● REQUIRED TASK 1:
Please copy the records starting with the line that contains "green line: moved 1 px right, 5 px up" and going on through the line that contains "green cross: rotated". Leave the pictures out of your copy.

● SOURCE TEXT:
Strike Me Pink is a 1936 American musical comedy film directed by Norman Taurog, starring Eddie Cantor and Ethel Merman, and produced by Samuel Goldwyn.

Cantor plays a nebbishy employee of an amusement park, forced to assert himself against a gang of slot-machine racketeers.  The climax involves a wild chase over a roller coaster and in a hot-air balloon, filmed at The Pike in Long Beach, California. The film's sets were designed by the art director Richard Day.

The film was Eddie Cantor's sixth of six films for Goldwyn, all produced and released within seven years.  The story derives from the novel Dreamland by the once-popular writer Clarence Budington Kelland, reworked as a 1933 stage musical comedy by Ray Henderson for Jimmy Durante.

● PROVIDED ENTRIES:
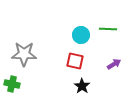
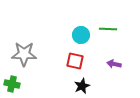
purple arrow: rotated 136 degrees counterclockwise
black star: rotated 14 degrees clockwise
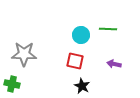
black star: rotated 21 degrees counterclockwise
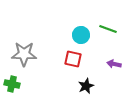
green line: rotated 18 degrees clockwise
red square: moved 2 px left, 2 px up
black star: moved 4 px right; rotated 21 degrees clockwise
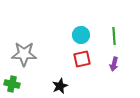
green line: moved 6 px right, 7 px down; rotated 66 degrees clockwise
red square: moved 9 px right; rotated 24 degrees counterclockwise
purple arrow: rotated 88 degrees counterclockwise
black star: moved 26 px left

* * *

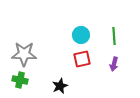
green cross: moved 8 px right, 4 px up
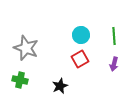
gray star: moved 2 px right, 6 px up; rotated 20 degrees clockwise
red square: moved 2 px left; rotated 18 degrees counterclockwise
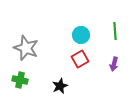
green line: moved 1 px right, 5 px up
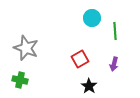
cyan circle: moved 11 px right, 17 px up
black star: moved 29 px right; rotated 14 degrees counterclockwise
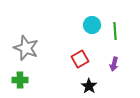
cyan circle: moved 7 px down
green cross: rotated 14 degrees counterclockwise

● REQUIRED TASK 2:
According to the text about Strike Me Pink, who designed the film's sets?

● TASK ANSWER 1:
green line: moved 1 px right, 5 px up
cyan circle: moved 11 px right, 17 px up
black star: moved 29 px right; rotated 14 degrees counterclockwise
cyan circle: moved 7 px down
green cross: rotated 14 degrees counterclockwise

● TASK ANSWER 2:
The art director Richard Day.